Filho e neto materno de produtores de Alenquer, estar em Estremoz, para onde se mudou aos 27 anos, também lhe permite manter a ligação ao campo, de que não prescinde seja em passeios pela vinha seja na caça de perdizes e galinholas. Homem do mundo rural, diz que por muitos convites que tenha só se dedica à caça em Portugal – “é um país maravilhoso” – e lamenta episódios que nada têm que ver com cinegética ou com a vida no campo, como o que aconteceu na Herdade da Torre Bela, “um crime ambiental que começa por querer instalar-se uma gigante fotovoltaica numa propriedade murada com centenas de anos”.
As férias, passa-as na Praia Grande. “Sabe bem, para quem vive no Alentejo, ter de tempos a tempos essa experiência atlântica, sentir a maresia, descer a pé para a praia e regressar a casa ao fim do dia em família.” Mas esse tempo tem vindo a ser encolhido, com as vindimas a começar cada vez mais cedo “para garantir que a acidez não se vai toda embora”. É efeito das alterações climáticas, mas é também fruto de uma crescente profissionalização do setor, que ganhou consciência da importância de tratar as castas de branco mais cedo e as de tinto na altura exata. Mas ainda há caminho a trilhar.

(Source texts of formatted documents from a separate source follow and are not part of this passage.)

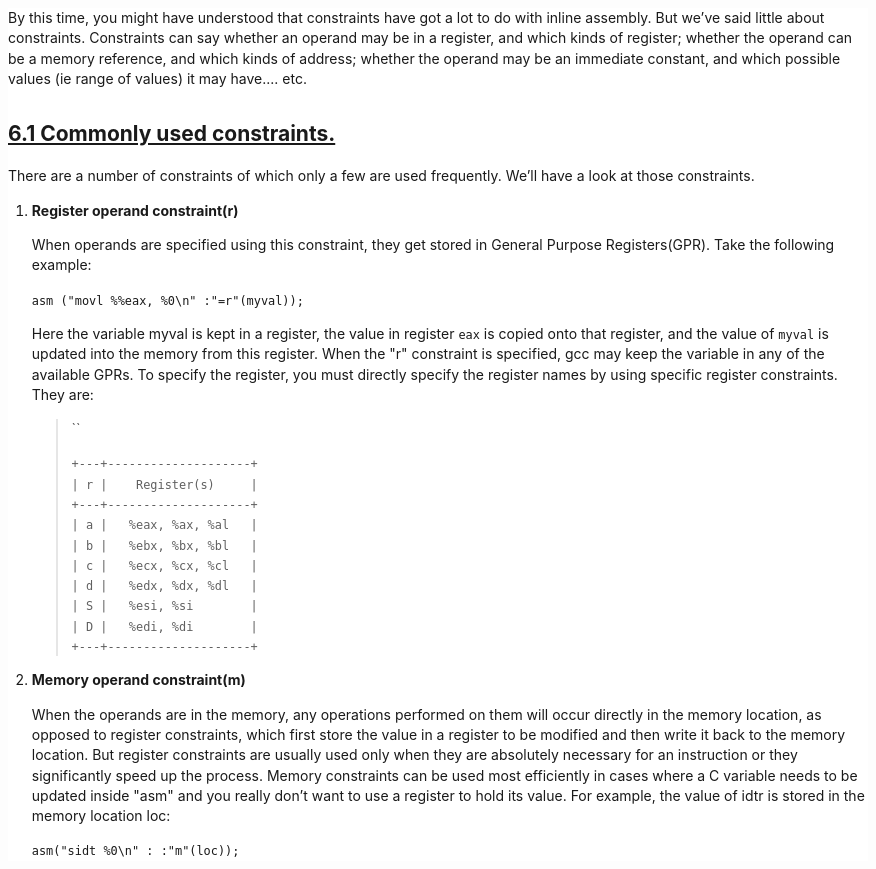 By this time, you might have understood that constraints have got a lot
to do with inline assembly. But we’ve said little about constraints.
Constraints can say whether an operand may be in a register, and which
kinds of register; whether the operand can be a memory reference, and
which kinds of address; whether the operand may be an immediate
constant, and which possible values (ie range of values) it may have....
etc.

[6.1 Commonly used constraints.]()
----------------------------------

There are a number of constraints of which only a few are used
frequently. We’ll have a look at those constraints.

1.  **Register operand constraint(r)**

    When operands are specified using this constraint, they get stored
    in General Purpose Registers(GPR). Take the following example:

    ` asm ("movl %%eax, %0\n" :"=r"(myval)); `

    Here the variable myval is kept in a register, the value in register
    `eax` is copied onto that register, and the value of `myval` is
    updated into the memory from this register. When the "r" constraint
    is specified, gcc may keep the variable in any of the available
    GPRs. To specify the register, you must directly specify the
    register names by using specific register constraints. They are:

    > ``
    >
    >     +---+--------------------+
    >     | r |    Register(s)     |
    >     +---+--------------------+
    >     | a |   %eax, %ax, %al   |
    >     | b |   %ebx, %bx, %bl   |
    >     | c |   %ecx, %cx, %cl   |
    >     | d |   %edx, %dx, %dl   |
    >     | S |   %esi, %si        |
    >     | D |   %edi, %di        |
    >     +---+--------------------+

2.  **Memory operand constraint(m)**

    When the operands are in the memory, any operations performed on
    them will occur directly in the memory location, as opposed to
    register constraints, which first store the value in a register to
    be modified and then write it back to the memory location. But
    register constraints are usually used only when they are absolutely
    necessary for an instruction or they significantly speed up
    the process. Memory constraints can be used most efficiently in
    cases where a C variable needs to be updated inside "asm" and you
    really don’t want to use a register to hold its value. For example,
    the value of idtr is stored in the memory location loc:

    `asm("sidt %0\n" : :"m"(loc));`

João Portugal Ramos faz a sua parte. Segundo maior empregador daquela região alentejana e no top 10 dos produtores privados no mercado nacional, já exporta 70% de todo o vinho que produz para 40 países. E nunca se senta a descansar e a olhar o trabalho feito. “Tenho sempre coisas novas a caminho. É a veia criativa dos enólogos, encontrar produtos em cada vindima, dar-lhes consistência, experimentar...”
Num futuro não distante, “apetecia-me ver Portugal atingir finalmente o estatuto de grande país de vinhos de qualidade que seja capaz de ombrear bem com os espanhóis e os franceses. Interessar e motivar gerações a seguir esta área, que ganhou tanto interesse, entusiasmo e know how nos últimos anos.” É que o reconhecimento que já existe do que aqui se faz ainda não é generalizado – e nisso, diz João Portugal Ramos, podia ajudar ter bons restaurantes portugueses pelo mundo, como os há espanhóis, italianos ou franceses.
Quanto ao difícil momento presente, a mensagem é de esperança e de solidariedade. “Nós, produtores portugueses, temos sentido muito as dores dos restauradores e acho que merecem uma palavra de ânimo e de incentivo.” Mais do que isso, o grupo que lidera converteu parte da produção de aguardente para fazer e distribuir álcool-gel quando faltava desinfetante e aderiu à ação solidária Juntos Somos Mais Fortes, oferecendo aos restaurantes uma caixa de vinho por cada caixa encomendada. “É importante ajudar, sobretudo um setor tão relevante para a nossa economia”, justifica. E as medidas de emergência ajudam pouco. “Apregoa-se muito, mas a burocracia e os timings acabam por empancar tudo. Nós conseguimos sempre o crédito de que precisámos, por via dos bancos, mas nos incentivos a projetos – mesmo do PRODER, da Aicep, etc., há uma burocracia tremenda que desincentiva a procura de apoios”, lamenta.
Por isso defende a simplificação e que se imprima rapidez aos apoios, de forma que cheguem a tempo de salvar empresas. E acredita que assim a retoma será muito mais sólida e rápida. “Virá neste ano, acredito que até ao verão – esperemos que mais cedo. E então teremos um boom na economia.” Um brinde a isso!
NUM FUTURO NÃO DISTANTE, “APETECIA-ME VER PORTUGAL ATINGIR FINALMENTE O ESTATUTO DE GRANDE PAÍS DE VINHOS DE QUALIDADE QUE SEJAM CAPAZES DE OMBREAR BEM COM OS ESPANHÓIS E OS FRANCESES. INTERESSAR E MOTIVAR GERAÇÕES A SEGUIR ESTA ÁREA, QUE GANHOU TANTO INTERESSE, ENTUSIASMO E KNOW HOW NOS ÚLTIMOS ANOS.”